Евклидово окно. История геометрии от параллельных прямых до гиперпространства (Млодинов) - страница 62

Ни Гебхард, ни Доротеа сына никак не натаскивали дополнительно, какое там – Карла вообще никто не учил арифметике. Представим, что Николай сидит в два часа пополуночи на постели и говорит вслух на древнеацтекском, будто он одержим – если не бесами, так уж точно ребенком старше десяти лет. Столь же «естественным» нам показалось бы и поведение Карла. Но его родители привыкли. Приблизительно тогда же Карл сам научился читать.

К сожалению, Гебхард не рвался пестовать талант отпрыска, наняв ему частного преподавателя из школы Монтессори. Оно и понятно: семья была бедная, а Мария Монтессори родится лишь через сто лет. И все-таки Гебхард мог бы найти способ дать сыну образование. Но вместо этого он приставлял малыша к проверке своих расчетов зарплат, а время от времени показывал его друзьям на потеху – устраивал эдакий цирк одного актера. У маленького Карла было плохо со зрением, и он иногда не мог прочитать столбик чисел, которые отец подсовывал ему для сложения. Карлу мешала застенчивость, он ничего не говорил и смирялся с поражением. Вскоре Гебхард стал отправлять Карла работать после обеда – сучить пряжу, чтобы сын поддерживал семейный бюджет.

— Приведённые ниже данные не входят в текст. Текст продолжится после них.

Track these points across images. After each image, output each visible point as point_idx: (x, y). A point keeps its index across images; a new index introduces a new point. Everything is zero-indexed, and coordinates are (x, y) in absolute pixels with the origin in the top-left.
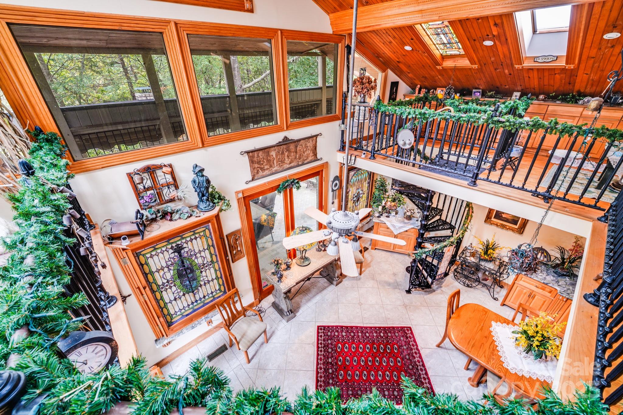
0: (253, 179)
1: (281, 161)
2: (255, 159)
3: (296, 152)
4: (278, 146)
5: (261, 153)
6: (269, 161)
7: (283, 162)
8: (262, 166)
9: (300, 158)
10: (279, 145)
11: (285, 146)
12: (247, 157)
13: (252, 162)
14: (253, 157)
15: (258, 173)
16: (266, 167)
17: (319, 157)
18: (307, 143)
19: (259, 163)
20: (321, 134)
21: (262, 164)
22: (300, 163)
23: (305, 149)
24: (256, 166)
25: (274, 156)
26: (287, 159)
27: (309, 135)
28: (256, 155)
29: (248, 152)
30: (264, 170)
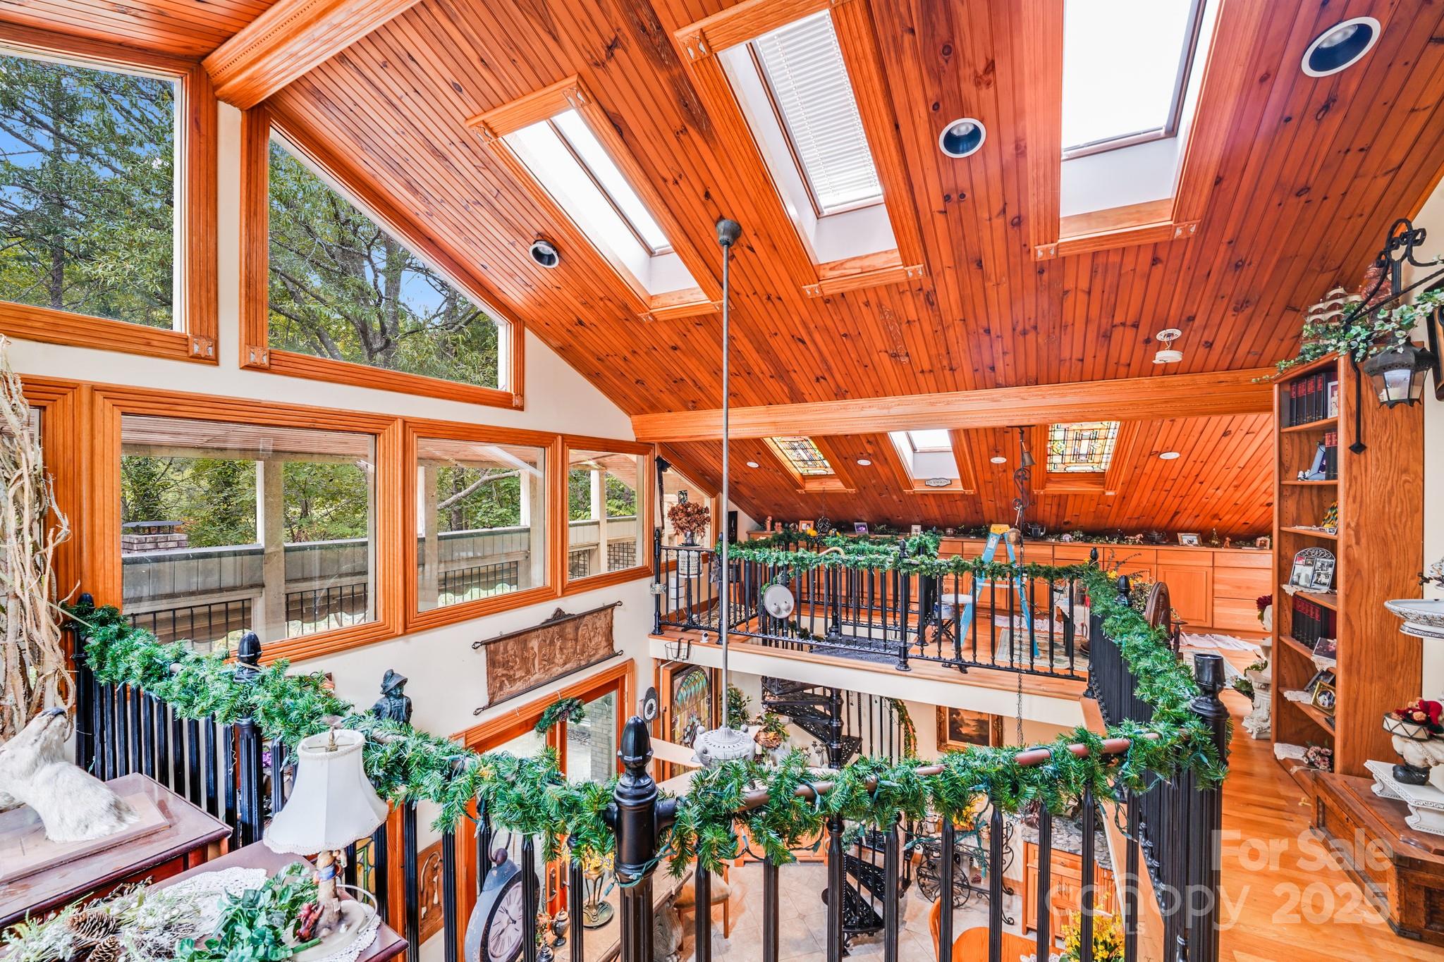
0: (491, 704)
1: (548, 660)
2: (500, 658)
3: (576, 640)
4: (544, 628)
5: (511, 643)
6: (525, 660)
7: (551, 661)
8: (512, 673)
9: (583, 652)
10: (546, 625)
11: (556, 629)
12: (484, 652)
13: (492, 663)
14: (496, 652)
15: (501, 688)
16: (518, 674)
17: (617, 649)
18: (596, 620)
19: (505, 665)
20: (620, 603)
21: (512, 667)
22: (583, 663)
23: (592, 634)
24: (500, 671)
25: (536, 650)
26: (558, 656)
27: (601, 606)
28: (502, 648)
29: (486, 644)
30: (515, 680)
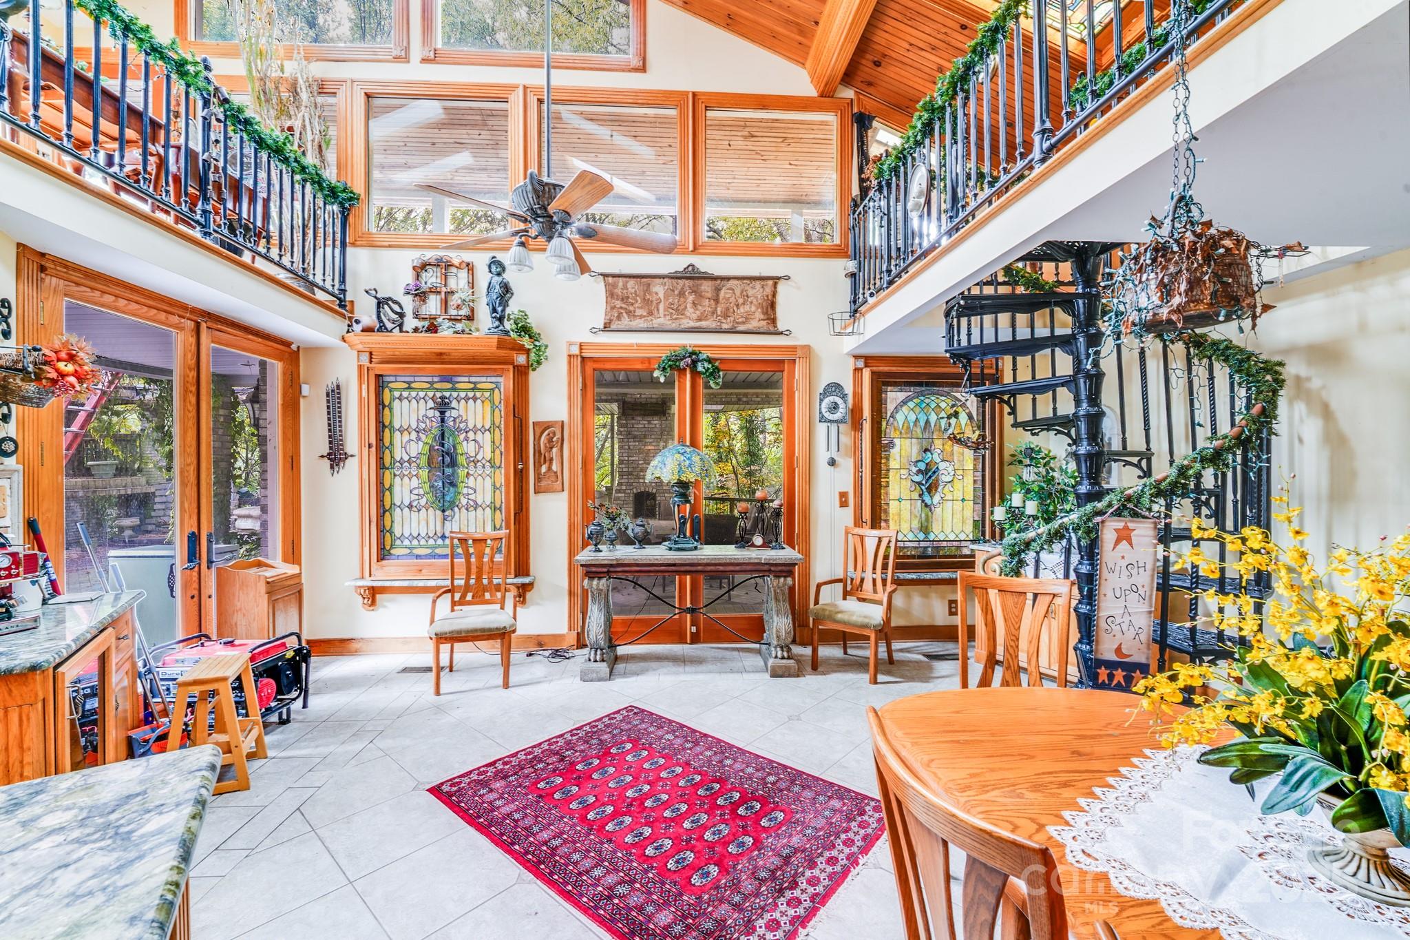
0: (607, 328)
1: (677, 310)
2: (618, 291)
3: (717, 301)
4: (672, 278)
5: (631, 283)
6: (647, 302)
7: (680, 312)
8: (631, 308)
9: (726, 316)
10: (674, 277)
11: (687, 282)
12: (602, 284)
13: (611, 294)
14: (615, 286)
15: (619, 318)
16: (639, 312)
17: (781, 326)
18: (747, 288)
19: (624, 299)
20: (788, 278)
21: (632, 304)
22: (725, 326)
23: (741, 301)
24: (619, 304)
25: (661, 295)
26: (690, 309)
27: (757, 274)
28: (621, 284)
29: (605, 276)
30: (635, 316)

В зрелые годы Гаусс к отцу с нескрываемым презрением, называя его «высокомерным, неотесанным грубияном» [145] . К счастью, у Карла было еще два родственника, и вот они-то ценили его дарование: мать и дядя Йоханн, брат Доротеи. Гебхард пренебрегал талантом сына и считал формальное образование бессмысленным, а Доротеа и Йоханн верили в дар Карла и противостояли Гебхарду во всем. Для Доротеи сын был радостью и гордостью с самого рождения. Много лет спустя Карл привел в свой скромный дом приятеля по колледжу – Вольфганга Бойяи, совсем не богатого, однако, так уж вышло, венгерского аристократа. Доротеа отвела Бойяи в сторонку и спросила его – что само по себе прогрессивно даже в наши дни, – действительно ли Карл настолько умен, как все о нем говорят, а если да, то куда это может его завести. Бойяи ответил, что Карлу суждено стать величайшим математиком Европы. Доротеа расплакалась.

Карл поступил в свою первую школу в семь лет. Школа эта совсем не смахивала на иезуитскую Ла-Флеш, в которую пришел восьмилетний Декарт и которая позднее прославилась. Напротив, по описаниям эта школа была «убогой тюрьмой» или даже «чертовой дырой». Убогой тюрьмой/чертовой дырой управлял тюремщик/черт/директор по фамилии Бюттнер, что в переводе с немецкого, видимо, означает «А ну делай, как я сказал, не то выпорю». В третьем классе Карлу наконец позволили изучать арифметику, которой он владел с двух лет.